If you don’t believe that little things can make a difference, let me steal a thought experiment from Gladwell’s introduction. Imagine that you had a piece of paper you could fold in half 50 times, how tall would it be at the end? No matter how difficult it may be to believe, it could reach the sun.
It is the mathematics of exponential progression - once things begin to build, the numbers can take off. In this scenario, after all, just one more fold of the paper makes it big enough to get to the sun and back.
That concept helps show why it is good to reach out to the right people; they may be just one person, but they can reach many more. Gladwell picks out three types of people who are powerful at affecting others: Connectors, Mavens and Salesmen.
Connectors are those who cultivate large numbers of acquaintances and, thrive off knowing many people. They keep a foot in many different areas, so they can draw people together whose worlds may otherwise not have collided.

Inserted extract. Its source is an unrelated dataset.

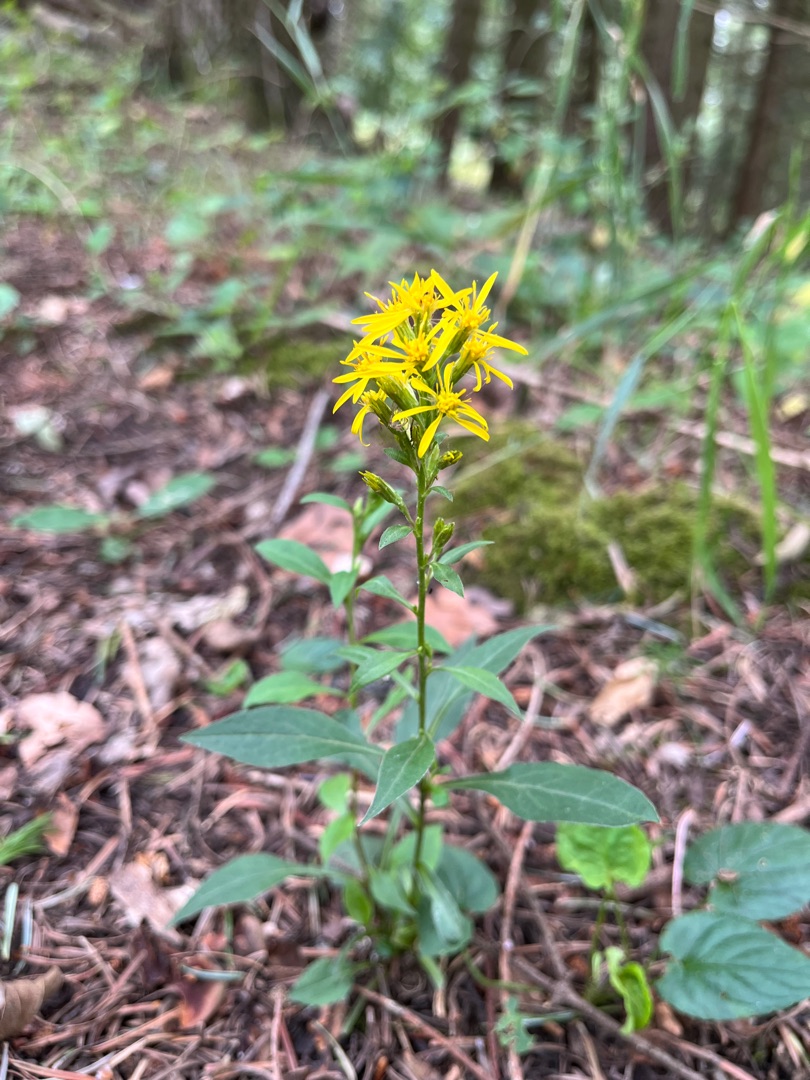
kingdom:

Mavens are those we trust for expert opinions. They pride themselves on finding the best deals, the best places to eat, the best places to stay and do it with a level of precision that gives credence to their opinions.
Finally, salesmen are those with a charisma that convinces others to listen. We tend to know when we are being sold a bill of goods, but we also know that sometimes it has been done well enough to work.
This doesn’t mean that to be a thriving member of a community you need to be one of those three types. They are just the ones who have the natural abilities to be influencers. Those types are so strong that it probably won’t take much thought to come up with an example of each in your life.
If you are not one of those types, you cannot force yourself to become one. Being aware of them, though, can help you use their power. If you are an individual looking to reach into different social circles, connectors can help. If you are in a business that could serve someone who is a maven or salesmen, put a little more effort into that relationship, for it is bound to pay off exponentially.
And if you doubt the power of these types, here is a final example that Gladwell gives in his book:
In the late 1960s, psychologist Stanley Milgram conducted an experiment to find how human beings are connected. He mailed a packet to 160 people who lived in Omaha, Nebraska. The recipients were also given the name and address of a stockbroker who worked in Boston. They were told to write their name on the packet and mail it on to a friend or acquaintance that the person thought would get the packet closer to the stockbroker. The idea was that Milgram could trace the hands the packet went through until someone delivered it to the stockbroker.
Amazingly, half of the responses reached their endpoint through the final hands of three people. “Dozens of people,” Gladwell says, “chosen at random from a large Midwestern city, send out letters independently. Some go through college acquaintances. Some send their letters to relatives. Some send them to old workmates. Everyone has a different strategy. Yet in the end, when all of those separate and idiosyncratic chains were completed, half of those letters ended up in the hands of Jacobs, Jones and Brown. Six degrees of separation doesn’t mean that everyone is linked to everyone else in just six steps. It means that a very small number of people are linked to everyone else in a few steps, and the rest of us are linked to the world through those special few.”
And it is very worth knowing those special few.